What is expected:
In the records that follow, find each line with "these" and pull it out.

Extracted records:
^^^^^^^^

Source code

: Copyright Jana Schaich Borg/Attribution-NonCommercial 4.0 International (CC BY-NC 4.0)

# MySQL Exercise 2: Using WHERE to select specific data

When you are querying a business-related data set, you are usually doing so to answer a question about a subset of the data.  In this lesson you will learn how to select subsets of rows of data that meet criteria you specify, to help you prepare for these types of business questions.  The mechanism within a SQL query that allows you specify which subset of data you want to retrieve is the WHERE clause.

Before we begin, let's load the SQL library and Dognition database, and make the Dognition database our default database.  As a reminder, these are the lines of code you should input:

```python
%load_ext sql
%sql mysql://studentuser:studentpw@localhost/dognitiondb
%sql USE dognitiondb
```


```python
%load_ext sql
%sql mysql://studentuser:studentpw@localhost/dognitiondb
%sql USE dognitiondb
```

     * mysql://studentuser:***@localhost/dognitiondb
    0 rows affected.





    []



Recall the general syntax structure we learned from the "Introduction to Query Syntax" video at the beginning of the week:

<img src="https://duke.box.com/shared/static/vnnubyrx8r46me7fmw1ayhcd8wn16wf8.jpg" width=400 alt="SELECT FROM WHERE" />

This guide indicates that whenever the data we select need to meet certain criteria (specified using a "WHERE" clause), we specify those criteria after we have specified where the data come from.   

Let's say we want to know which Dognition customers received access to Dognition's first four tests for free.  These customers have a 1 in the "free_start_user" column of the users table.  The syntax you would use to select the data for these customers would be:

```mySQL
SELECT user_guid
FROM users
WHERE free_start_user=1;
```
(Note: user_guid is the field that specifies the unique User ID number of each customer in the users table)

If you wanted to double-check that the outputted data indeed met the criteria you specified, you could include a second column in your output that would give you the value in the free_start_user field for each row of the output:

^^^^^^^^

Answer for the task:
When you are querying a business-related data set, you are usually doing so to answer a question about a subset of the data.  In this lesson you will learn how to select subsets of rows of data that meet criteria you specify, to help you prepare for these types of business questions.  The mechanism within a SQL query that allows you specify which subset of data you want to retrieve is the WHERE clause.
Before we begin, let's load the SQL library and Dognition database, and make the Dognition database our default database.  As a reminder, these are the lines of code you should input:
Let's say we want to know which Dognition customers received access to Dognition's first four tests for free.  These customers have a 1 in the "free_start_user" column of the users table.  The syntax you would use to select the data for these customers would be:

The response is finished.